The assumption of proportional odds was tested in two ways: (1) testing the models without random factor as cumulative against proportional odds models by vector generalized linear models (ref VGAM) and (2) visually, by plotting the differences between predicted logits for varying levels of the predictors for every outcome category (Supporting Information).
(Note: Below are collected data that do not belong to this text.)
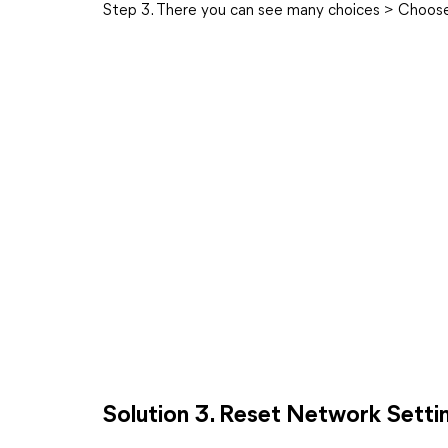
Step 3. There you can see many choices > Choose 
Solution 3. Reset Network Setti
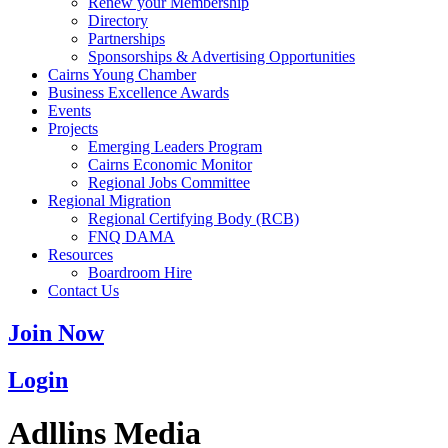
Renew your Membership
Directory
Partnerships
Sponsorships & Advertising Opportunities
Cairns Young Chamber
Business Excellence Awards
Events
Projects
Emerging Leaders Program
Cairns Economic Monitor
Regional Jobs Committee
Regional Migration
Regional Certifying Body (RCB)
FNQ DAMA
Resources
Boardroom Hire
Contact Us
Join Now
Login
Adllins Media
Both methods suggest excluding the group of jazz-loving non-musicians (\(N=8\)) from the analysis because including them results in a Hauck-Donner effect45 and variation in the proportional odds, which can lead to unstable estimates of the regression model.

Ethics statement

All experimental procedures regarding our online survey adhere to the Declaration of Helsinki. An ethical assessment of our study was performed by the Ethikkommission of the Georg-Elias-Müller-Institut für Psychologie, which deemed that our study is non-invasive and adheres to the regulations of the Ethical Principles of the German Psychological Society (DGPs) and the Association of German Professional Psychologists (BDP). Thus, the need for ethical approval was waived by the Ethikkommission of the Georg-Elias-Müller-Institut für Psychologie. Furthermore, all participants were fully informed about the objectives and procedures of the study and gave informed consent prior to the experiment.